Dry humour mixed with moments of grace among the loneliness is why Limbo has resonated with everyone that has been able to watch the film.
"I knew that I wanted to make a film about refugees," explains Sharrock, "but I had a list of things to avoid. Being quite aware of the representation of refugees in the media, we had the pitying of refugees, which felt dehumanising.
"And then on the other side, we have the demonising of refugees, which felt dehumanising as well. I wasn't seeing stories that were treating the refugee characters as people like us that we can relate to.
"Here is a group of asylum seekers waiting for their asylum claims on a Scottish island, that in itself was an absurdist concept to me. So I really wanted to treat it with an undertone of human absurdism as that is my sensibility as a filmmaker.

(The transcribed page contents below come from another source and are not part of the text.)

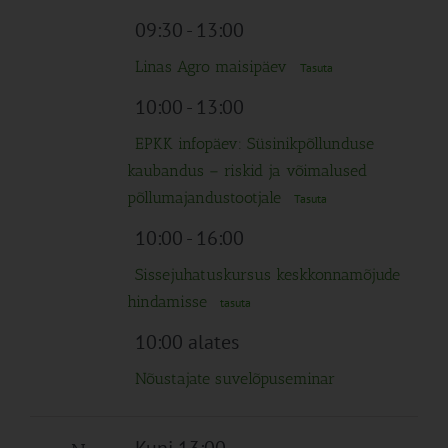
09:30
-
13:00
Linas Agro maisipäev
Tasuta
10:00
-
13:00
EPKK infopäev: Süsinikpõllunduse
kaubandus – riskid ja võimalused
põllumajandustootjale
Tasuta
10:00
-
16:00
Sissejuhatuskursus keskkonnamõjude
hindamisse
tasuta
10:00 alates
Nõustajate suvelõpuseminar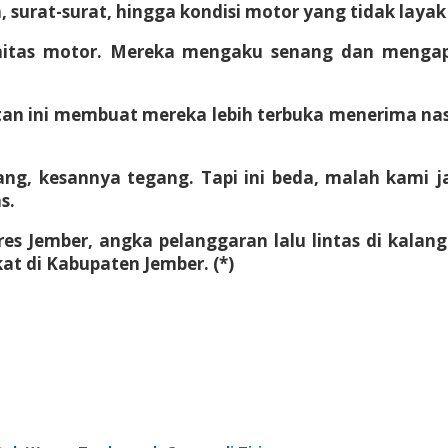
 surat-surat, hingga kondisi motor yang tidak layak 
nitas motor. Mereka mengaku senang dan mengap
 ini membuat mereka lebih terbuka menerima nasih
ang, kesannya tegang. Tapi ini beda, malah kami j
s.
res Jember, angka pelanggaran lalu lintas di kal
t di Kabupaten Jember. (*)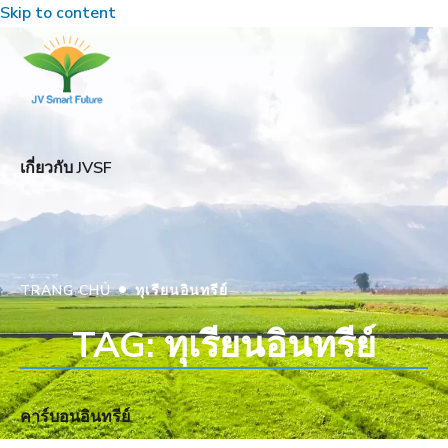
Skip to content
เกี่ยวกับ JVSF
•
TRANG CHỦ
ทุเรียนอินทรีย์
TAG: ทุเรียนอินทรีย์
คาร์บอนอินทรีย์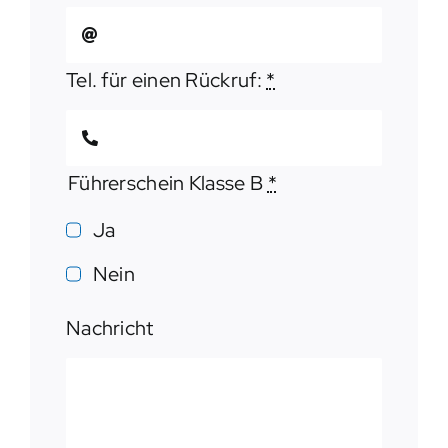
Tel. für einen Rückruf:
*
Führerschein Klasse B
*
Ja
Nein
Nachricht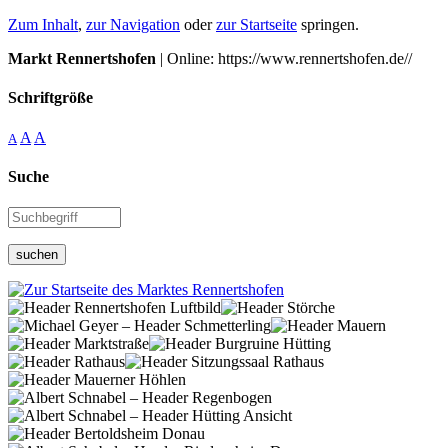
Zum Inhalt
,
zur Navigation
oder
zur Startseite
springen.
Markt Rennertshofen
| Online: https://www.rennertshofen.de//
Schriftgröße
A
A
A
Suche
suchen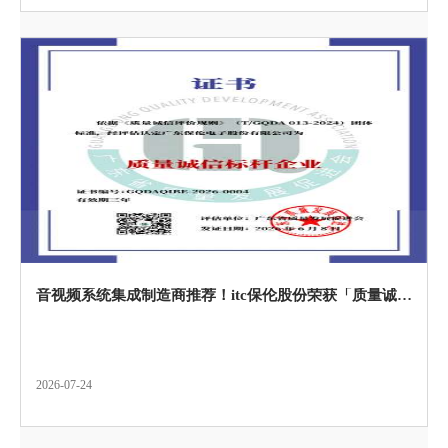
音视频系统集成制造商推荐！itc保伦股份荣获「质量诚信标杆企业」
2026-07-24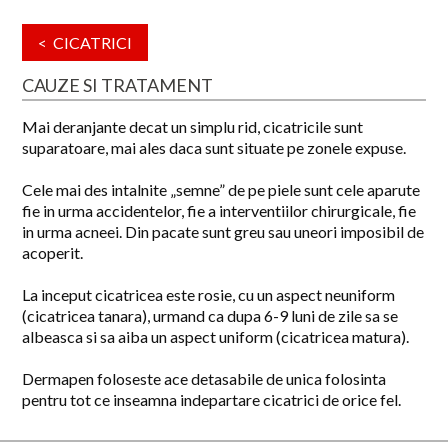
< CICATRICI
CAUZE SI TRATAMENT
Mai deranjante decat un simplu rid, cicatricile sunt
suparatoare, mai ales daca sunt situate pe zonele expuse.
Cele mai des intalnite „semne” de pe piele sunt cele aparute
fie in urma accidentelor, fie a interventiilor chirurgicale, fie
in urma acneei. Din pacate sunt greu sau uneori imposibil de
acoperit.
La inceput cicatricea este rosie, cu un aspect neuniform
(cicatricea tanara), urmand ca dupa 6-9 luni de zile sa se
albeasca si sa aiba un aspect uniform (cicatricea matura).
Dermapen foloseste ace detasabile de unica folosinta
pentru tot ce inseamna indepartare cicatrici de orice fel.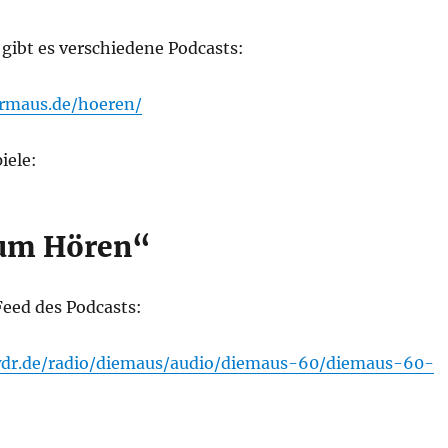
gibt es verschiedene Podcasts:
rmaus.de/hoeren/
iele:
um Hören“
Feed des Podcasts:
.wdr.de/radio/diemaus/audio/diemaus-60/diemaus-60-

"It was a constant balancing act to not try to overplay it. Instead, we tried to make it a natural and organic way to look at humanity and to show compassion."
Thankfully, the public will finally be able to watch this comedy drama and see for themselves why Limbo is such a critical favourite. A theatrical release is planned in the US on 30 April, while in the UK, film streaming platform MUBI is set for a 30 July release.
"It's an odd thing," says Sharrock. "It feels like we've had the success and achieved everything that we want to achieve, but we've still not actually released the film by showing it broadly to an audience."
Where was he when he realised he had received two BAFTA nominations?
"I couldn't actually take it with the BAFTA announcement, so my wife Irune watched the live stream while I took the dog out for a walk and listened to a podcast about fitness," he said. "Then I got the call from her and she's like, 'we got nominated for both best British film and the debut category', and my phone just went crazy.
"I spoke to Amir, our lead actor, to my mom and dad, and it was exciting."
Limbo's unpredictable journey has been a long time coming, with a light at the end of the tunnel for the film's impending release.
"There's been these ups and downs for so long," reflects Sharrock, "but you ultimately want [Limbo] to have an impact on a normal audience. It's been strange, but we're not out of the woods yet."